The mobile lab itself is a marvel of practical engineering, a fully self-contained hatchery that brings aquaculture and restoration capabilities directly to coastal communities. Measuring approximately 26 feet by 8 feet, the unit is powered by solar energy and outfitted with specialized saltwater and aeration systems to support sensitive larvae and algae cultivation.
Once deployed, the lab connects to a local seawater source and becomes a fully operational field hatchery. That design enables conservation work in places that lack permanent aquaculture infrastructure, which describes much of the Caribbean coastline.
Native to Florida and the Caribbean, the queen conch is far more than an iconic shell. The large marine snail plays a vital role in maintaining healthy seagrass beds by grazing on algae, helping preserve the ecosystems that support fisheries and marine biodiversity.

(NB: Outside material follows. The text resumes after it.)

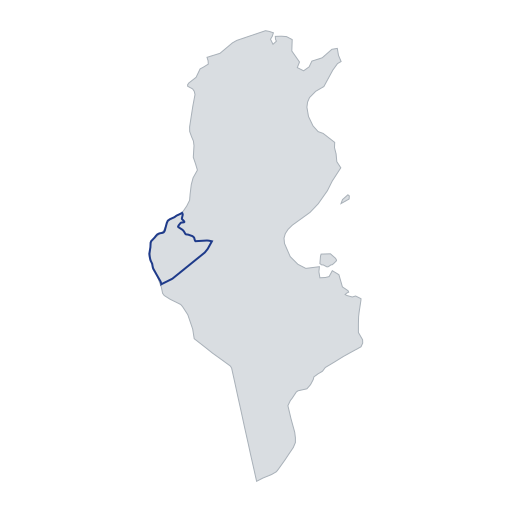 Tozeur on a map of Tunisia (Mercator projection)
{"feature_id": "TUN-101", "entity_name": "Tozeur", "entity_type": "Governorate", "adm_level": 1, "iso_a3": "TUN", "parent_name": "Tunisia", "parent_adm1": "", "projection": "mercator", "projection_center": [7.997, 33.974], "detail": "fine", "context": "in_parent", "style": "outline", "palette": "blue", "viewbox_px": 512, "rotation_deg": 0, "n_neighbors": 0, "source": "natural_earth", "source_scale": "10m", "svg_char_len": 3328}
<svg xmlns="http://www.w3.org/2000/svg" viewBox="0 0 512 512"><path d="M361.0,298.7L360.9,300.4L359.1,312.3L358.6,316.6L358.4,323.8L358.4,332.5L362.6,339.8L362.7,343.1L361.0,346.8L353.3,351.0L343.3,356.5L334.8,361.8L325.3,367.5L322.5,371.2L317.8,374.0L313.9,376.9L313.2,379.6L310.5,384.7L306.9,388.8L298.0,390.8L296.3,392.0L292.2,398.2L290.3,400.6L287.9,405.7L291.0,418.8L294.7,432.2L295.4,437.8L295.4,442.5L293.3,447.5L288.5,454.6L285.0,459.9L278.3,469.3L276.4,471.7L271.8,474.4L262.8,478.1L256.6,481.3L253.4,466.9L250.6,454.6L248.4,444.4L244.4,426.5L241.1,411.2L237.7,395.9L234.7,382.0L231.6,368.0L230.3,366.0L221.1,359.3L212.6,353.2L203.8,346.2L194.2,338.7L192.7,329.1L187.8,314.7L182.6,306.7L180.7,304.5L170.2,299.3L164.2,295.5L162.6,293.3L161.4,287.4L157.1,275.6L152.2,264.9L150.4,257.7L150.2,248.5L151.1,241.9L153.3,239.1L163.5,230.9L168.2,221.0L174.0,217.2L179.1,214.4L183.2,211.2L186.8,205.9L189.6,200.3L190.1,194.2L191.3,184.5L193.1,177.8L197.4,170.1L195.6,164.0L193.3,157.3L194.0,145.7L193.4,141.0L191.6,136.8L189.7,131.5L189.6,127.0L191.4,115.3L192.8,106.3L195.0,94.6L194.3,91.4L192.6,88.9L187.7,86.3L187.6,84.8L188.8,83.0L196.1,77.3L200.1,68.9L203.3,67.2L208.3,64.1L208.1,60.8L207.0,57.3L220.0,53.3L232.4,42.9L236.8,40.4L265.5,30.7L269.2,31.4L273.4,32.8L272.2,36.4L270.5,39.2L273.0,44.3L276.4,41.2L275.5,39.2L275.3,36.4L281.3,36.2L286.5,36.6L292.2,39.6L291.8,51.0L299.5,62.0L297.3,67.6L303.6,70.8L309.1,66.9L311.9,61.1L322.2,57.8L331.9,49.3L337.3,48.4L338.5,55.4L341.1,61.5L337.5,63.6L332.8,70.1L323.9,86.5L315.7,91.3L309.5,97.6L307.6,102.0L306.9,107.2L308.5,116.5L313.0,125.9L318.1,131.6L323.1,133.4L334.7,142.4L334.5,147.7L336.1,154.0L336.8,161.7L340.8,167.8L332.2,181.1L327.4,190.7L318.2,203.8L310.0,212.4L292.4,225.1L288.1,229.3L285.3,233.6L284.0,238.1L284.5,243.5L290.2,256.6L297.9,264.3L305.8,268.4L319.4,266.7L318.9,271.8L319.9,277.8L325.4,277.5L329.1,276.6L332.3,270.7L338.9,274.7L342.4,286.9L348.0,290.7L348.7,292.1L346.7,293.1L345.1,294.5L346.8,295.5L352.3,297.0L355.6,296.0L361.0,298.7ZM332.3,264.7L330.9,264.9L328.3,266.7L327.0,266.9L323.2,264.9L321.7,264.9L319.9,263.6L320.5,256.2L321.1,254.1L330.4,253.8L335.4,258.2L336.2,259.4L336.5,260.7L334.1,263.1L332.3,264.7ZM349.1,199.0L341.0,203.6L342.5,199.6L347.9,194.8L349.3,195.9L349.1,199.0Z" fill="#d9dde1" stroke="#a8b0b8" stroke-width="1"/><path d="M161.3,284.3L161.3,284.0L160.6,281.6L156.5,274.5L153.2,268.7L152.7,267.0L152.2,263.8L150.7,260.8L150.3,259.7L149.6,256.2L149.3,253.8L150.4,247.4L150.6,242.7L151.3,241.0L152.5,239.8L154.6,237.6L155.9,235.9L157.3,234.4L159.3,233.4L162.7,232.8L163.7,232.3L164.3,231.5L164.8,230.5L166.8,222.9L167.8,220.7L169.9,219.2L174.4,217.2L176.6,215.6L181.6,213.3L182.1,212.9L182.3,213.1L182.7,214.3L182.7,214.9L181.9,218.3L181.9,218.8L182.0,219.1L183.8,220.9L184.0,221.2L184.3,221.7L184.3,222.0L184.1,222.2L183.9,222.3L181.3,222.6L181.1,222.7L180.8,222.8L180.6,223.0L178.7,225.3L178.5,225.8L178.1,226.4L178.2,226.8L178.3,227.1L182.2,229.6L183.2,230.5L183.6,231.0L184.4,232.2L185.0,233.3L185.4,233.9L185.7,234.2L185.9,234.3L186.2,234.4L188.1,234.6L192.1,236.0L192.4,236.1L193.3,236.8L194.0,237.5L194.2,237.9L194.3,238.2L194.5,239.1L195.0,240.6L195.3,241.0L195.5,241.2L207.0,240.5L209.0,240.7L211.9,241.3L207.7,248.9L204.8,252.5L172.4,278.7L162.2,283.8L161.3,284.3Z" fill="none" stroke="#1e3a8a" stroke-width="2"/></svg>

Yet despite its importance, queen conch populations have suffered steep declines from overfishing and habitat degradation. Between 1980 and 2020, roughly 31,000 tons of queen conch were harvested annually across the Caribbean, representing nearly $39 million per year in fisheries value.
Today the species is listed as “threatened” under the Endangered Species Act, and surveys indicate that commercial fishing in The Bahamas could become unsustainable within the next 10 to 15 years without intervention. The mobile lab is a direct answer to that warning.
The biology of the queen conch underscores both its wonder and its fragility. During the breeding season, from April through September, a single conch can produce up to 10 egg masses, each holding as many as 500,000 eggs.
At approximately 9 p.m., those eggs hatch into microscopic larvae known as veligers, which drift on ocean currents and feed on tiny algae. Over a 21-day cycle, the veligers develop from two lobes to four and eventually six before metamorphosing into crawling snails that bury themselves in the seagrass.
“Fewer than 1 percent survive to adulthood in the wild,” said Davis. “Queen conch reach adulthood at approximately 4 to 5 years of age, when the lip of their shell thickens to about 9 to 15 millimeters, and they can live up to 40 years, carrying the same shell throughout their entire lives.”
Inside the mobile lab, newly metamorphosed conch will be raised during the breeding season before moving to grow-out tanks. There they feed on natural diatoms and a specially formulated seaweed-based gel diet, growing under carefully controlled conditions.
Once they reach about 7 to 9 centimeters, the juveniles will be acclimated in protected pens before release into surrounding seagrass habitats alongside local community members. That final step — the handoff from lab to ocean — is shared with the people of Eleuthera.